SOLOPOS.COM - Panduan Informasi dan Inspirasi

Bramastia  bramastia@gmail.com   Warga Boyolali Mahasiswa Program Doktor Ilmu Pendidikan niversitas Sebelas Maret

Bramastia
bramastia@gmail.com
Warga Boyolali Mahasiswa Program Doktor Ilmu Pendidikan niversitas Sebelas Maret

Pada Minggu, 8 September 2013, sekitar pukul 21.25 WIB, saya kedatangan tamu yang mengaku datang atas nama ”penguasa” Boyolali. Dia mengaku sebagai utusan ”penguasa” Boyolali dan meminta saya tidak lagi menulis.

Promosi Pemimpin Negarawan yang Bikin Rakyat Tertawan

Utusan “penguasa” Boyolali tersebut berbicara dengan nada mengancam saya bila saya terus menulis yang bersubstansi kritik atau sumbang saran untuk Kabupaten Boyolali. Tentu saja, saya tidak takut sedikit pun.

Saya justru prihatin karena kritik yang selama ini saya kemukakan melalui artikel di media massa ternyata tidak membangun rasionalitas dan kesadaran Bupati Boyolali. Siapa lagi ”penguasa” Boyolali bila bukan bupati?

Barangkali Bupati Boyolali lupa penguasa Prancis era dulu, Napoleon Bonaparte, pernah berkata bahwa seribu meriam tidak akan membuat dia mundur dari peperangan, tetapi satu ujung pena telah membuat dia berpikir seribu kali untuk melawan.

Pernyataan Napoleon Bonaparte ini menjadi isyarat bahwa goresan pena atau tulisan sesungguhnya lebih dahsyat daripada dentuman meriam. Kekuatan sebuah tulisan mampu menggenggam dunia. Kekuatan tulisan dapat menjungkirbalikkan sebuah kejayaan atau peradaban.

Ketakutan rakyat Boyolali yang berlebihan terhadap kekuasaan Bupati Boyolali sungguh tidak wajar. Rakyat Boyolali ternyata tidak mau belajar dari Pramudya Ananta Toer yang pernah mengatakan,” Kalau kamu mencurahkan tenaga untuk menulis, seluruh dunia akan mendukungmu”.

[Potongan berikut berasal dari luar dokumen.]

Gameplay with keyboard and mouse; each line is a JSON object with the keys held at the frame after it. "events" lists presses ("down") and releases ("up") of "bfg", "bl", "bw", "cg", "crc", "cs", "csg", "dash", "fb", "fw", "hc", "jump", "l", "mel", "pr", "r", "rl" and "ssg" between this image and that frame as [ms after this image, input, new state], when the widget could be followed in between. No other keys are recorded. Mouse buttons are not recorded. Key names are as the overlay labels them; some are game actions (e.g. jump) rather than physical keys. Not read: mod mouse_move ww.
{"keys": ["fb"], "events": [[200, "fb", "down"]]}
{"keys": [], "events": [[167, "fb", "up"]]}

Pram sangat meyakini bahwa kekuatan tulisan memiliki potensi besar yang mampu merobohkan kekuasan atau bangunan birokrasi. Belajar dari sejarah ini, sudah waktunya rakyat Boyolali memobilisasi budaya menulis untuk melawan arogansi kekuasaan.

Rakyat Boyolali layak untuk belajar dari sejarah Renaisans yang berhasil mengentaskan bangsa Eropa dari zaman kegelapan. Renaisans diraih rakyat Eropa karena saat itu mereka mau membaca dan menulis.

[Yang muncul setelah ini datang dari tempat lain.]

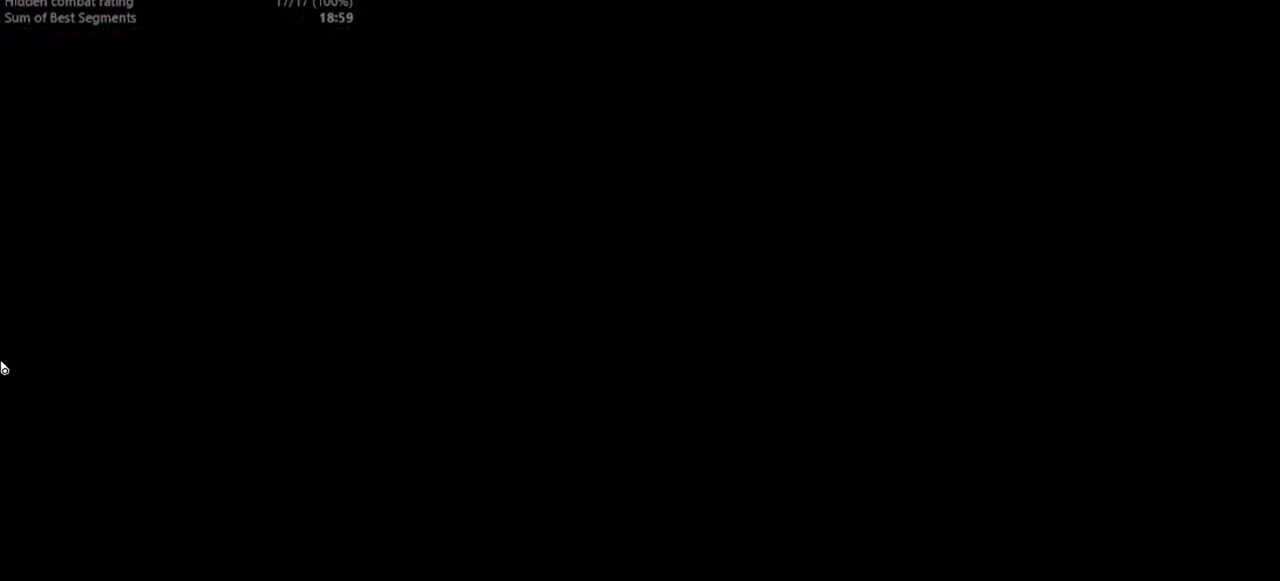
{"keys": ["fb"], "events": [[333, "fb", "down"]]}
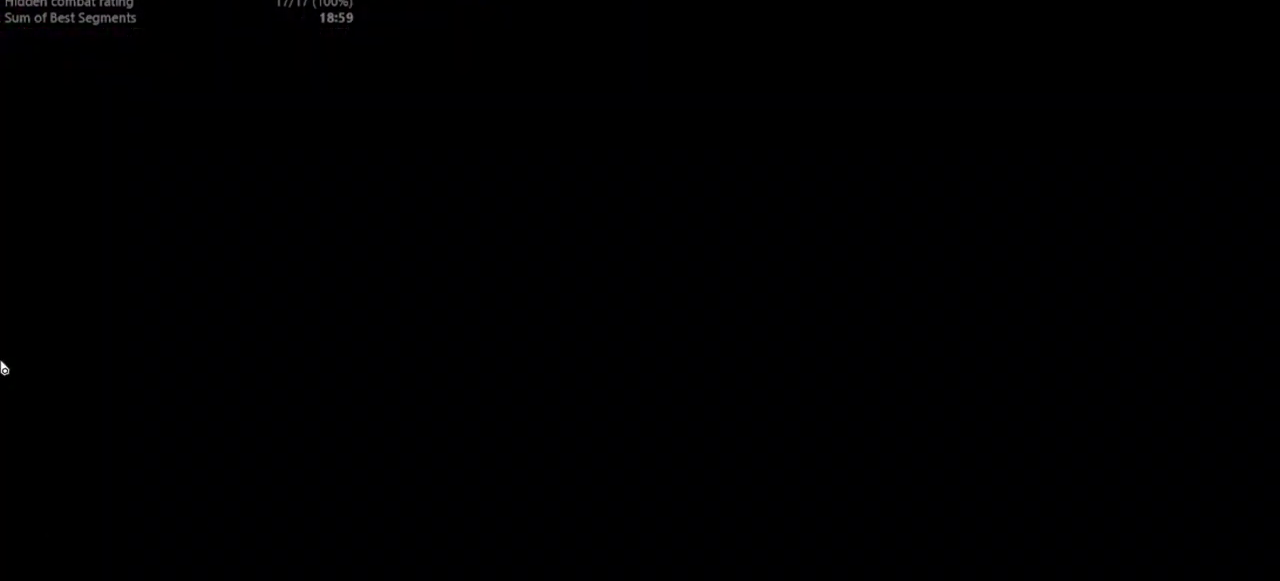
{"keys": [], "events": [[233, "fb", "up"]]}
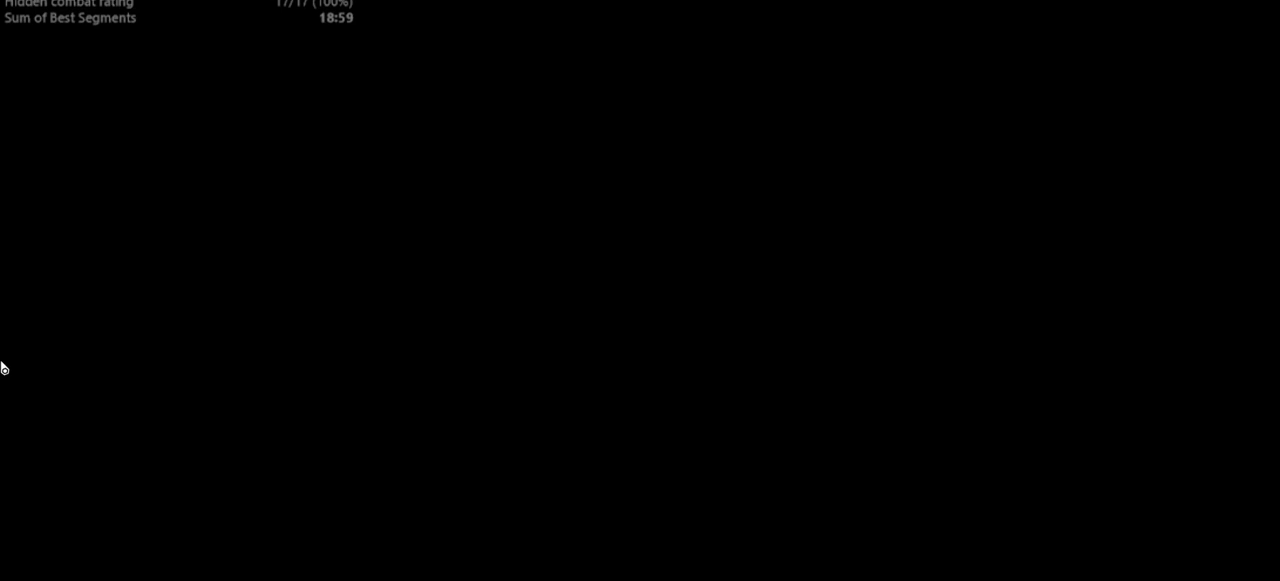
{"keys": [], "events": []}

Pada era perkembangan dan kejayaan Islam, karya intelektual dikelola dan terus disebarkan ke seluruh penjuru dunia melalui berbagai karya tulisan. Sejarah kemerdekaan Indonesia juga terinspirasi dari tulisan yang mengabarkan kemenangan sebagian kecil bangsa Asia atas bangsa kulit putih.

Artinya, tulisan sesungguhnya memiliki kekuatan dasyat dan mampu melawan kekuasaan yang melenceng, mengoreksi kekuasaan yang melenceng. Harus kita ingat pula, sosok Bung Karno, Bung Hatta, serta Tan Malaka kala itu sangat terampil membakar semangat rakyat melalui buku dan artikel yang mereka tulis.

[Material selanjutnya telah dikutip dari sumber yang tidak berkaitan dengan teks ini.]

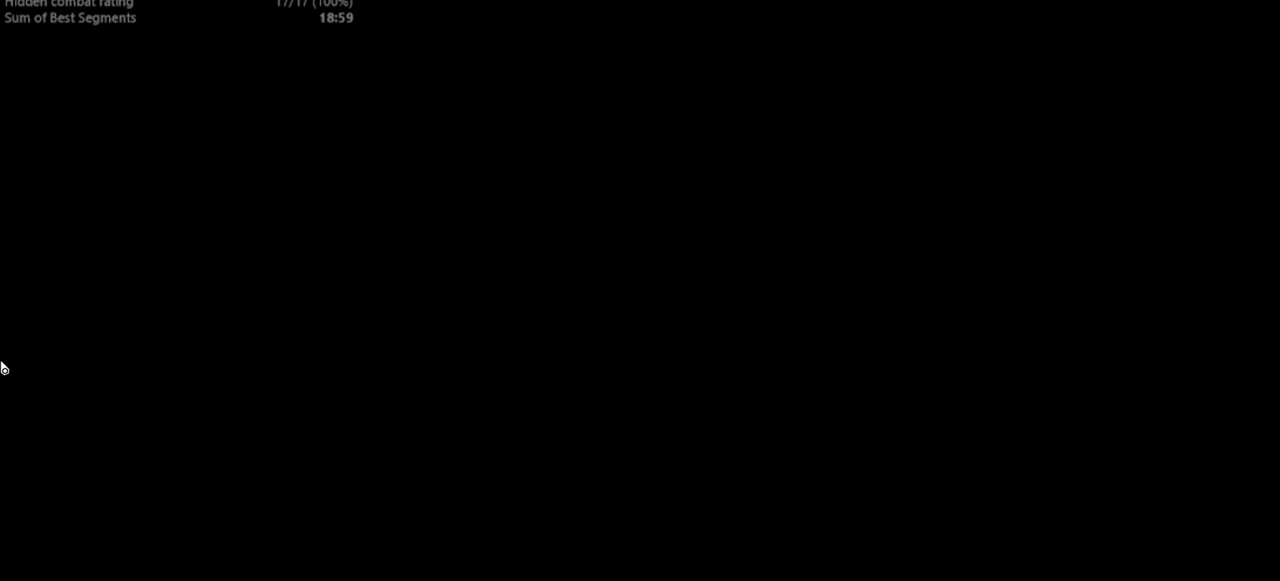
{"keys": [], "events": []}
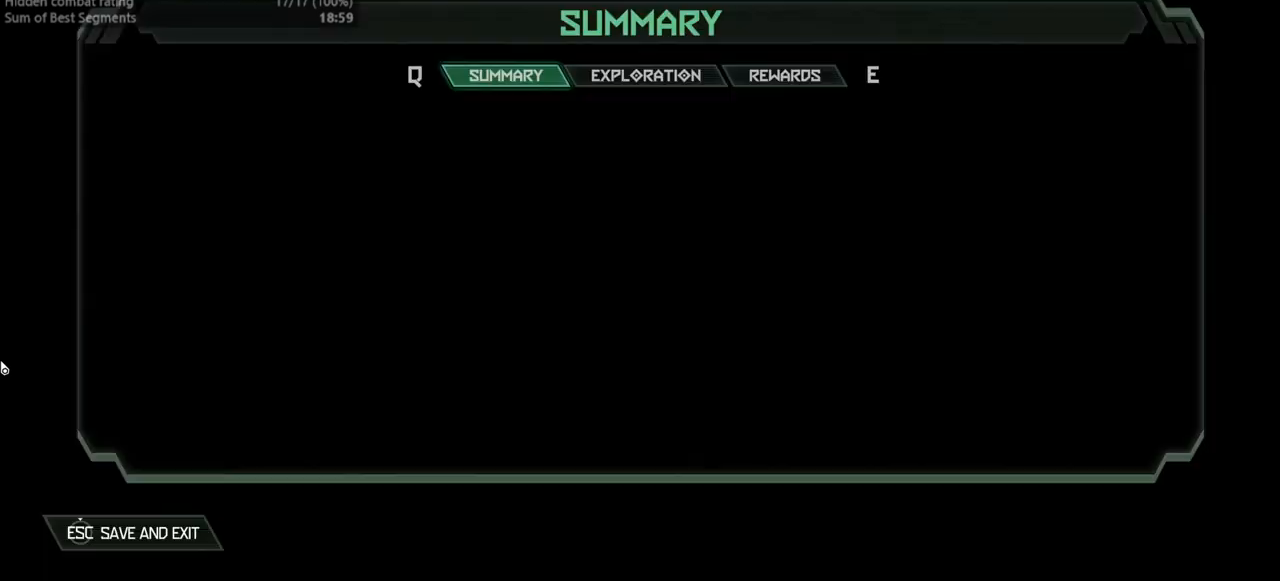
{"keys": [], "events": []}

Inilah bukti bahwa kekuatan tulisan sangat dahsyat dan mampu menggetarkan arogansi kekuasaan. Realitas sejarah menunjukkan tulisan selalu memicu perubahan besar. Kekuatan tulisan dapat membangunkan jiwa yang sedang terlelap dan kemudian membuatnya bergerak cepat untuk mengubah dunia.

Menurut pandangan saya, tulisan tentu saja tidak berada di ruang hampa. Tulisan kritis tentu menarik rasa ingin tahu rakyat Boyolali. Dari tulisan kritis itu terjadi dialog antara rakyat dengan penguasa Boyolali.

Dengan dipancing tulisan kritis, rakyat Boyolali diharapkan menjadi semakin rajin berdiskusi yang membangun kesadaran kritis mereka. Bila ini terwujud, ini menjadi sinyal lahirnya perlawanan rakyat tatkala penguasa Boyolali tidak responsif terhadap kebutuhan riil rakyat Boyolali.

 

Perjuangan

Demokrasi di Boyolali yang mati suri harus segera diakhiri oleh segenap elemen masyarakat Boyolali. Rakyat Boyolali dan para aktivis gerakan sosial di Boyolali harus bangkit untuk kembali menormalkan kehidupan sosial politik lokal yang tidak sehat ini.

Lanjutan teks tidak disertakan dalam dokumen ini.